Betastore, a B2B retail marketplace for informal retailers, has raised $2.5 million to help informal shops in West and Central Africa deal with stock outs and financing issues.
By removing connections with sales middlemen, the Betastore marketplace allows informal traders to access fast-moving consumer goods (FMCG) directly from manufacturers or distributors, keeping products cost-competitive. It also collaborates with logistical partners to make sure things arrive within 24 hours.
After raising $2.5 million in pre-series funding, the Nigerian firm wants to grow beyond its existing three markets by the end of the year, including Ghana, the Democratic Republic of Congo, and Cameroon.
500 Global, VestedWorld, and Loyal VC have all invested. Betastore has received $3 million in investment to date.
Betastore CEO Steve Dakayi-Kamga, who co-founded the company with Leo-Armel Tchoudjang in mid-2020, stated that the startup’s ability to scale by using its asset-light strategy is critical.
Its goal is to grow to 100 cities across Nigeria, the Ivory Coast, and Senegal before the end of the year. Betastore also intends to strengthen its technical and leadership teams, as well as introduce new products and enhance current ones.
Betastore’s asset-light business implies it doesn’t have any capital or labor-intensive assets like warehouses or its own delivery fleet.
This, according to Dakayi-Kamga, has aided the business in optimizing its technology so that merchants may acquire goods from the nearest distributors. A retailer that uses Betastore places 4.4 orders per month on average.
The B2B e-commerce platform will debut funding in July, following a trial program involving 200 retailers that the business conducted last year.
According to Tchoudjang, the BNPL financing plan will focus on retailer sales and will go a long way towards assisting them to expand the worth of their shopping baskets, and hence their businesses. Interest will be charged based on product margins, according to the startup.
Betastore is presently integrating its technology into a network of fintech and bank financing partners. The Betastore wallet is used by retailers to repay debts, deposit funds for operations, and transmit, receive, and save money.
Since its inception, the company claims to have increased its customer base and income by ten and twelvefold, respectively.

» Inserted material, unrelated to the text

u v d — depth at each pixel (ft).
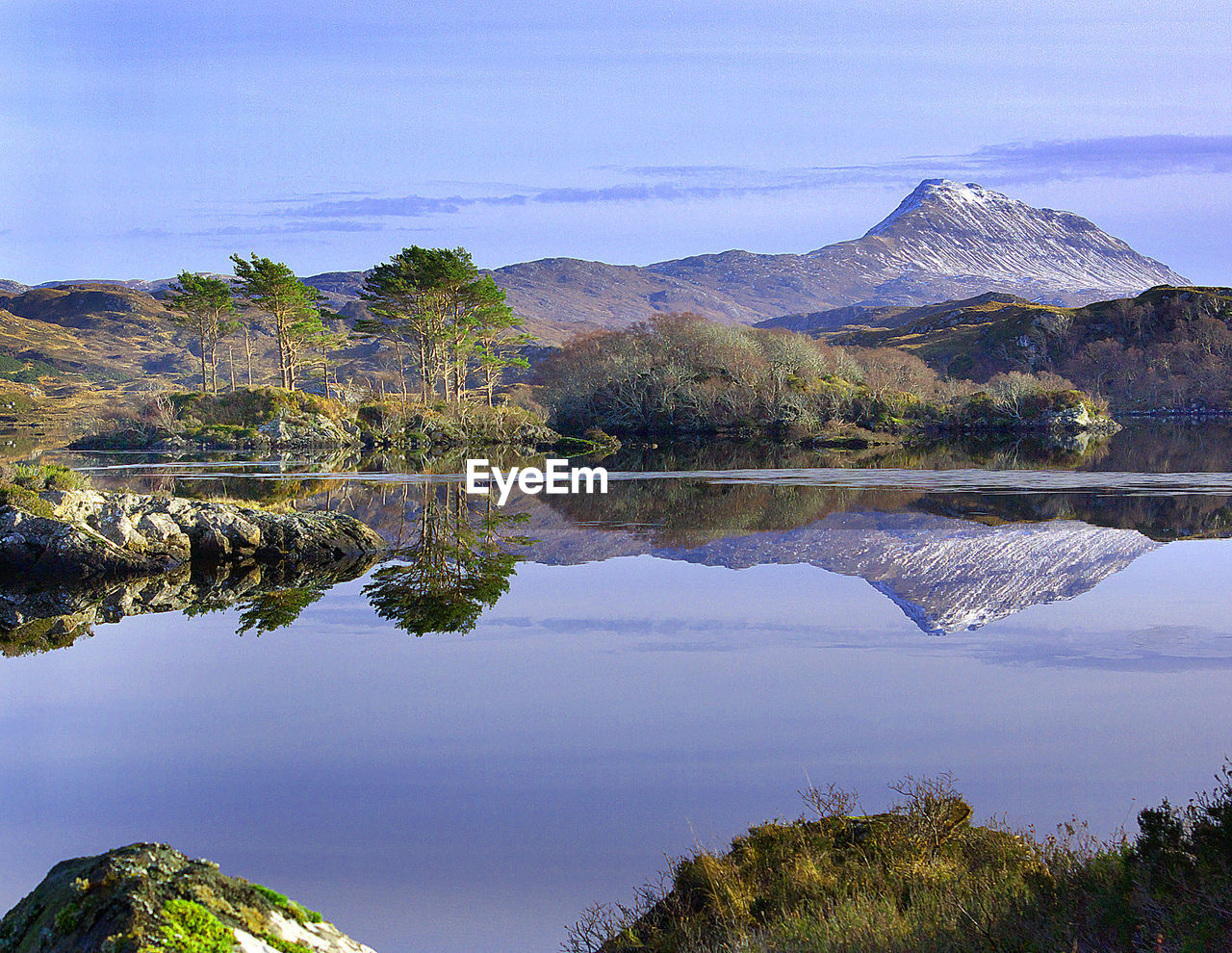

As it penetrates the $380 billion retail sectors in Sub-Saharan Africa, which contributes 20-50 percent of the region’s GDP on average, the business forecasts a significant increase, particularly after accessing more countries and pushing out its buy now pay later (BNPL) offering.
Techbuild’s Take
Today’s retailers are expected to operate with quickness, agility, and effectiveness. Retailers take advantage of any opportunity that comes their way to do this.
Thanks to technology and platforms like Betastore, the days of retailers having to close their stores for the entire day to source merchandise are over.
These platforms don’t just save retailers money and help them plan better. They’ve evolved into critical platforms that can give shops a competitive advantage in the market, allowing them to prosper and develop.
Because it regards the merchant as an agent who can make access to goods and services easier, Betastore wants to make it easier for merchants and end-users to access goods and services.
Betastore technology, according to Dakayi-Kamga, allows shops to place orders on demand, have access to a wide range of products, and address logistics problems.
They don’t have to shut their stores to go obtain goods from distributors or the market, and they don’t have to lose nearly half of their margins in logistics with Betastore.